Compared to the difficulty in assembling the data and compute and other resources needed to train something like GPT-4-1106 (which are staggering), training an auxiliary model with a relatively straightforward, differentiable, well-behaved loss on a task like "which CoT framing is better according to human click proxy" is just not at that same scale.

By @Terretta - 5 months
TL;DR (direct quote):

“In summary, o1 represents a paradigm shift from "memorize the answers" to "memorize the reasoning" but is not a departure from the broader paradigm of fitting a curve to a distribution in order to boost performance by making everything in-distribution.”

“We still need new ideas for AGI.”

By @ec109685 - 5 months
Why is this considered such a great AGI test? It seems possible to extensively train a model on the algorithms used to solve these cases, and some cases feel beyond what a human could straightforwardly figure out.
By @a_wild_dandan - 5 months
This tests vision, not intelligence. A reasoning test dependent on noisy information is borderline useless.
By @lossolo - 5 months
It seems like o1 is a lot worse than Claude on coding tasks https://livebench.ai
By @perching_aix - 5 months
Is it possible for me, a human, to undertake these benchmarks?
By @Alifatisk - 5 months
This is a great marketing for Anthropic
By @meowface - 5 months
Takeaway:

>o1-preview is about on par with Anthropic's Claude 3.5 Sonnet in terms of accuracy but takes about 10X longer to achieve similar results to Sonnet.

Scores:

>GPT-4o: 9%

>o1-preview: 21%

>Claude 3.5 Sonnet: 21%

>MindsAI: 46% (current highest score)

By @bulbosaur123 - 5 months
Ok, I have a practical question. How do I use this o1 thing to view codebase for my game app and then simply add new features based on my prompts? Is it possible rn?
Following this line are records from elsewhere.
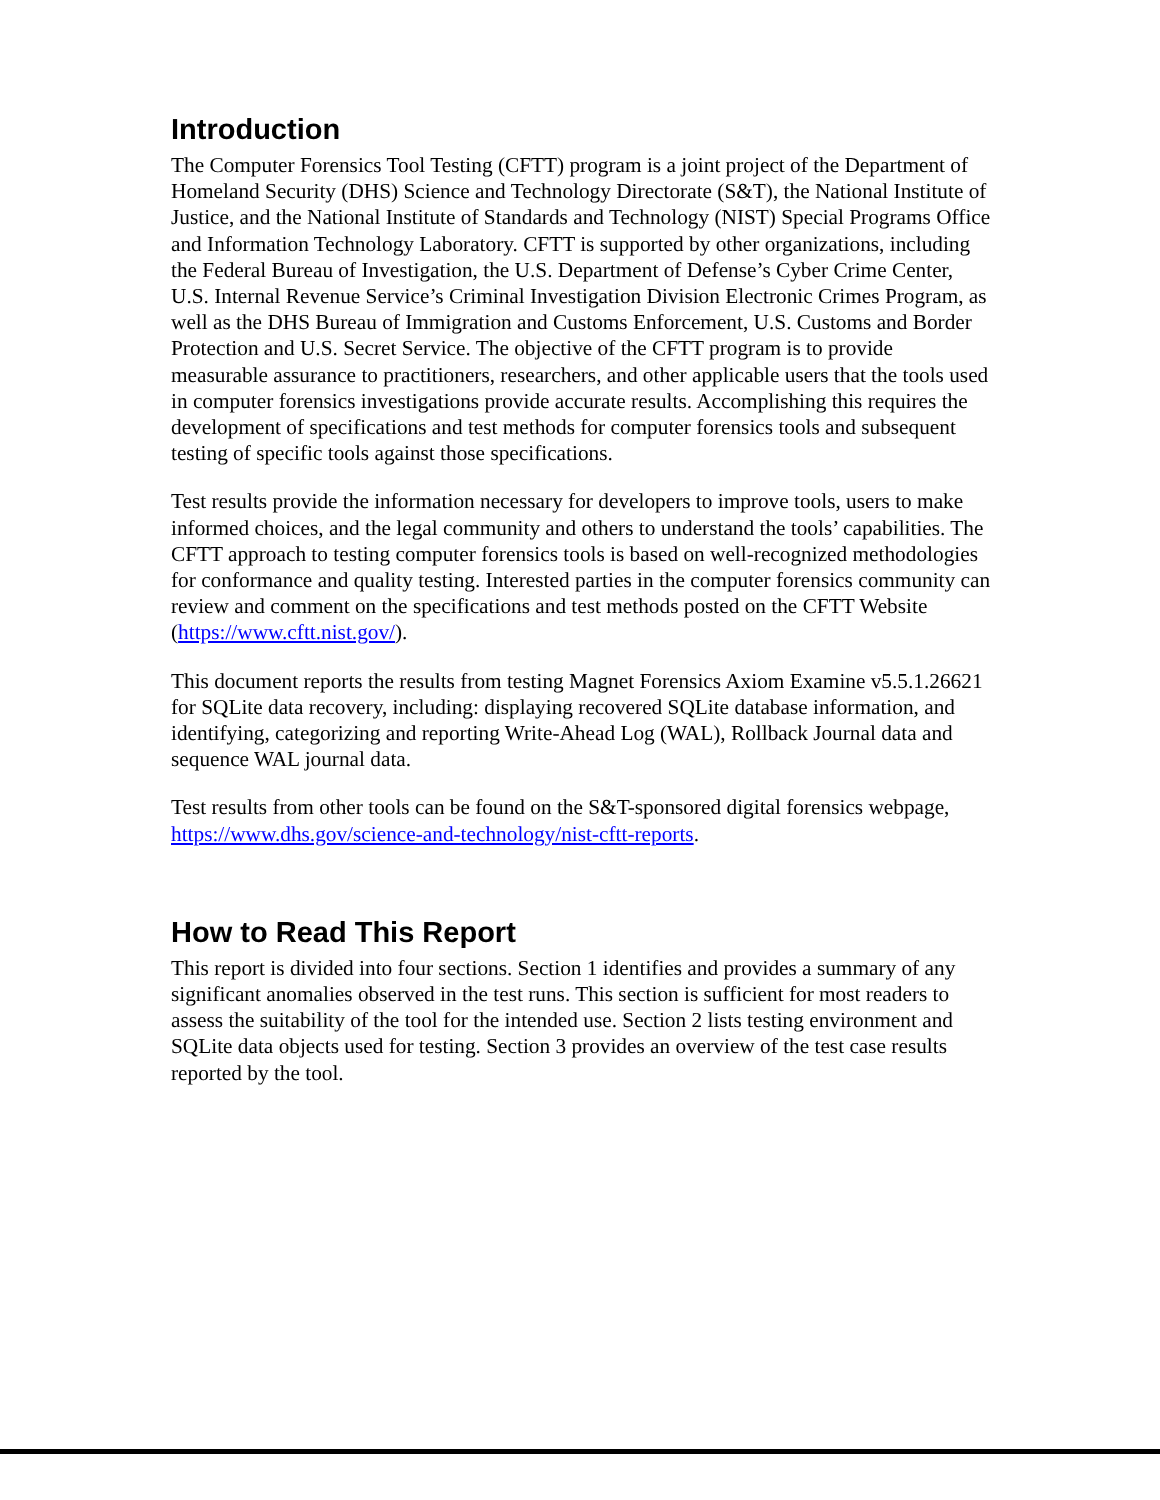Introduction
The Computer Forensics Tool Testing (CFTT) program is a joint project of the Department of Homeland Security (DHS) Science and Technology Directorate (S&T), the National Institute of Justice, and the National Institute of Standards and Technology (NIST) Special Programs Office and Information Technology Laboratory. CFTT is supported by other organizations, including the Federal Bureau of Investigation, the U.S. Department of Defense’s Cyber Crime Center, U.S. Internal Revenue Service’s Criminal Investigation Division Electronic Crimes Program, as well as the DHS Bureau of Immigration and Customs Enforcement, U.S. Customs and Border Protection and U.S. Secret Service. The objective of the CFTT program is to provide measurable assurance to practitioners, researchers, and other applicable users that the tools used in computer forensics investigations provide accurate results. Accomplishing this requires the development of specifications and test methods for computer forensics tools and subsequent testing of specific tools against those specifications.
Test results provide the information necessary for developers to improve tools, users to make informed choices, and the legal community and others to understand the tools’ capabilities. The CFTT approach to testing computer forensics tools is based on well-recognized methodologies for conformance and quality testing. Interested parties in the computer forensics community can review and comment on the specifications and test methods posted on the CFTT Website (https://www.cftt.nist.gov/).
This document reports the results from testing Magnet Forensics Axiom Examine v5.5.1.26621 for SQLite data recovery, including: displaying recovered SQLite database information, and identifying, categorizing and reporting Write-Ahead Log (WAL), Rollback Journal data and sequence WAL journal data.
Test results from other tools can be found on the S&T-sponsored digital forensics webpage, https://www.dhs.gov/science-and-technology/nist-cftt-reports.
How to Read This Report
This report is divided into four sections. Section 1 identifies and provides a summary of any significant anomalies observed in the test runs. This section is sufficient for most readers to assess the suitability of the tool for the intended use. Section 2 lists testing environment and SQLite data objects used for testing. Section 3 provides an overview of the test case results reported by the tool.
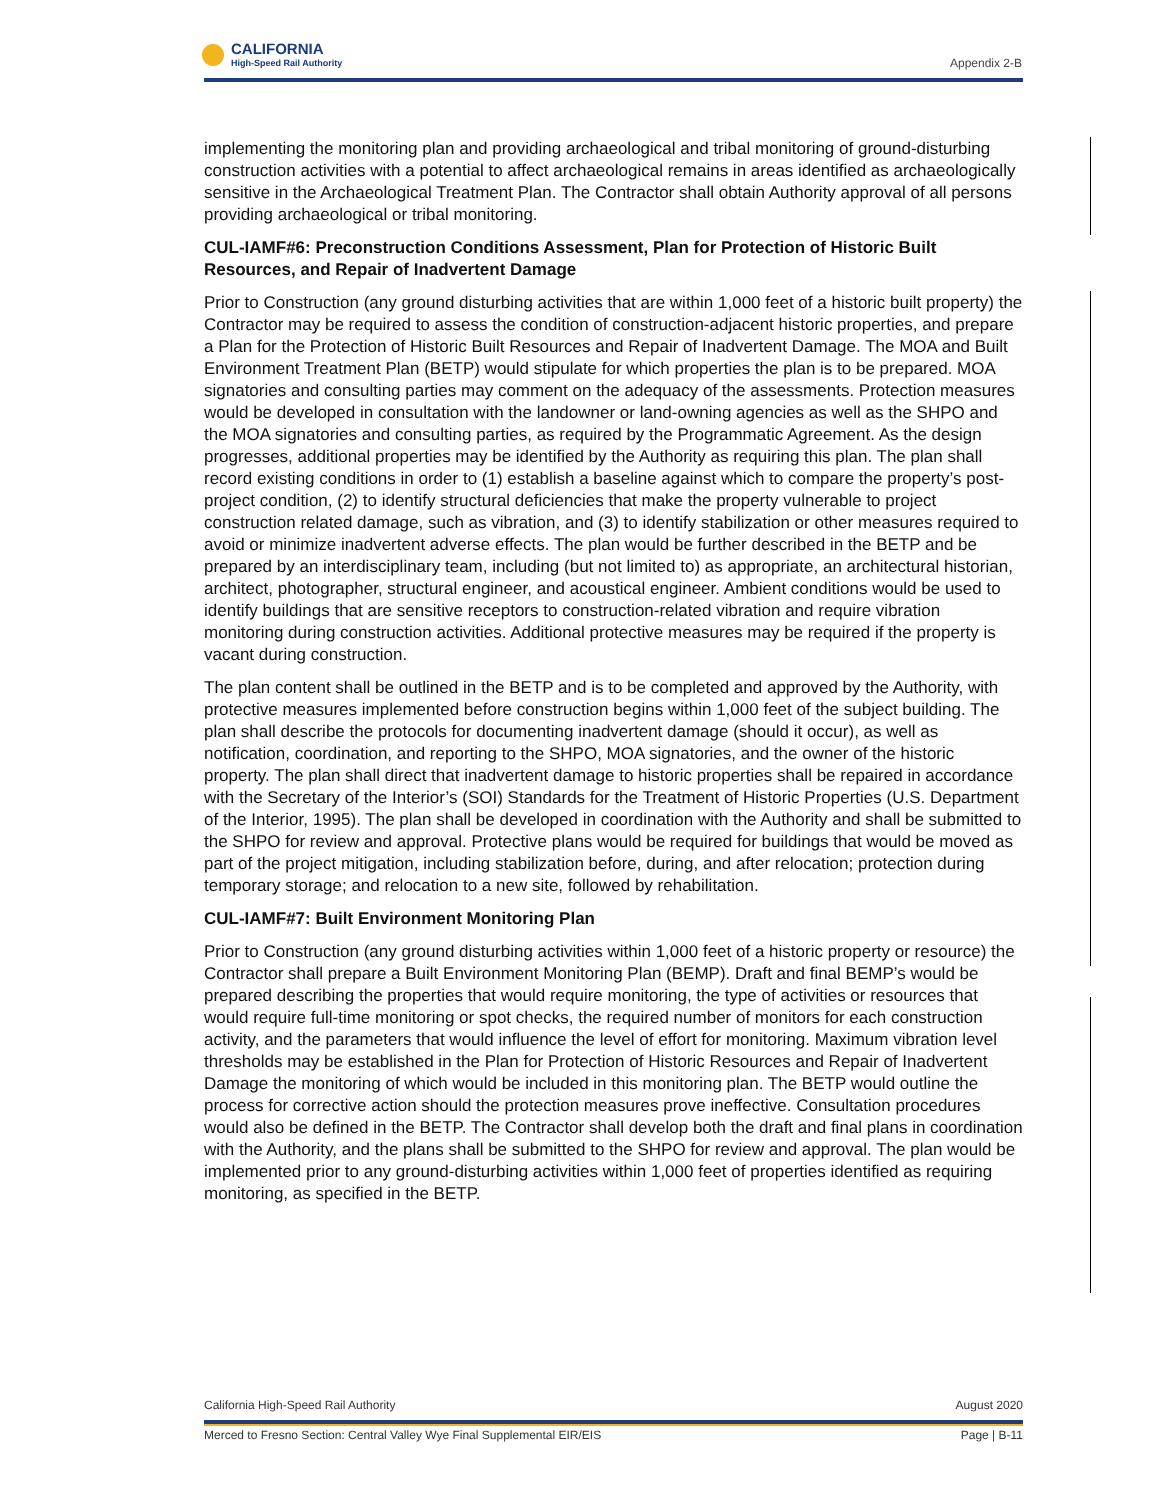CALIFORNIA
High-Speed Rail Authority
Appendix 2-B
implementing the monitoring plan and providing archaeological and tribal monitoring of ground-disturbing construction activities with a potential to affect archaeological remains in areas identified as archaeologically sensitive in the Archaeological Treatment Plan. The Contractor shall obtain Authority approval of all persons providing archaeological or tribal monitoring.
CUL-IAMF#6: Preconstruction Conditions Assessment, Plan for Protection of Historic Built Resources, and Repair of Inadvertent Damage
Prior to Construction (any ground disturbing activities that are within 1,000 feet of a historic built property) the Contractor may be required to assess the condition of construction-adjacent historic properties, and prepare a Plan for the Protection of Historic Built Resources and Repair of Inadvertent Damage. The MOA and Built Environment Treatment Plan (BETP) would stipulate for which properties the plan is to be prepared. MOA signatories and consulting parties may comment on the adequacy of the assessments. Protection measures would be developed in consultation with the landowner or land-owning agencies as well as the SHPO and the MOA signatories and consulting parties, as required by the Programmatic Agreement. As the design progresses, additional properties may be identified by the Authority as requiring this plan. The plan shall record existing conditions in order to (1) establish a baseline against which to compare the property’s post-project condition, (2) to identify structural deficiencies that make the property vulnerable to project construction related damage, such as vibration, and (3) to identify stabilization or other measures required to avoid or minimize inadvertent adverse effects. The plan would be further described in the BETP and be prepared by an interdisciplinary team, including (but not limited to) as appropriate, an architectural historian, architect, photographer, structural engineer, and acoustical engineer. Ambient conditions would be used to identify buildings that are sensitive receptors to construction-related vibration and require vibration monitoring during construction activities. Additional protective measures may be required if the property is vacant during construction.
The plan content shall be outlined in the BETP and is to be completed and approved by the Authority, with protective measures implemented before construction begins within 1,000 feet of the subject building. The plan shall describe the protocols for documenting inadvertent damage (should it occur), as well as notification, coordination, and reporting to the SHPO, MOA signatories, and the owner of the historic property. The plan shall direct that inadvertent damage to historic properties shall be repaired in accordance with the Secretary of the Interior’s (SOI) Standards for the Treatment of Historic Properties (U.S. Department of the Interior, 1995). The plan shall be developed in coordination with the Authority and shall be submitted to the SHPO for review and approval. Protective plans would be required for buildings that would be moved as part of the project mitigation, including stabilization before, during, and after relocation; protection during temporary storage; and relocation to a new site, followed by rehabilitation.
CUL-IAMF#7: Built Environment Monitoring Plan
Prior to Construction (any ground disturbing activities within 1,000 feet of a historic property or resource) the Contractor shall prepare a Built Environment Monitoring Plan (BEMP). Draft and final BEMP’s would be prepared describing the properties that would require monitoring, the type of activities or resources that would require full-time monitoring or spot checks, the required number of monitors for each construction activity, and the parameters that would influence the level of effort for monitoring. Maximum vibration level thresholds may be established in the Plan for Protection of Historic Resources and Repair of Inadvertent Damage the monitoring of which would be included in this monitoring plan. The BETP would outline the process for corrective action should the protection measures prove ineffective. Consultation procedures would also be defined in the BETP. The Contractor shall develop both the draft and final plans in coordination with the Authority, and the plans shall be submitted to the SHPO for review and approval. The plan would be implemented prior to any ground-disturbing activities within 1,000 feet of properties identified as requiring monitoring, as specified in the BETP.
August 2020 California High-Speed Rail Authority
Page | B-11 Merced to Fresno Section: Central Valley Wye Final Supplemental EIR/EIS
How?
By @devit - 5 months
Am I missing something or this "ARC-AGI" thing is so ludicrously terrible that it seems to be completely irrelevant?

It seems that the tasks consists of giving the model examples of a transformation of an input colored grid into an output colored grid, and then asking it to provide the output for a given input.

The problem is of course that the transformation is not specified, so any answer is actually acceptable since one can always come up with a justification for it, and thus there is no reasonable way to evaluate the model (other than only accepting the arbitrary answer that the authors pulled out of who knows where).

It's like those stupid tests that tell you "1 2 3 ..." and you are supposed to complete with 4, but obviously that's absurd since any continuation is valid given that e.g. you can find a polynomial that passes for any four numbers, and the test maker didn't provide any objective criteria to determine which algorithm among multiple candidates is to be preferred.

Basically, something like this is about guessing how the test maker thinks, which is completely unrelated to the concept of AGI (i.e. the ability to provide correct answers to questions based on objectively verifiable criteria).

And if instead of AGI one is just trying to evaluate how the model predicts how the average human thinks, then it makes no sense at all to evaluate language model performance by performance on predicting colored grid transformations.

For instance, since normal LLMs are not trained on colored grids, it means that any model specifically trained on colored grid transformations as performed by humans of similar "intelligence" as the ARC-"AGI" test maker is going to outperform normal LLMs at ARC-"AGI", despite the fact that it is not really a better model in general.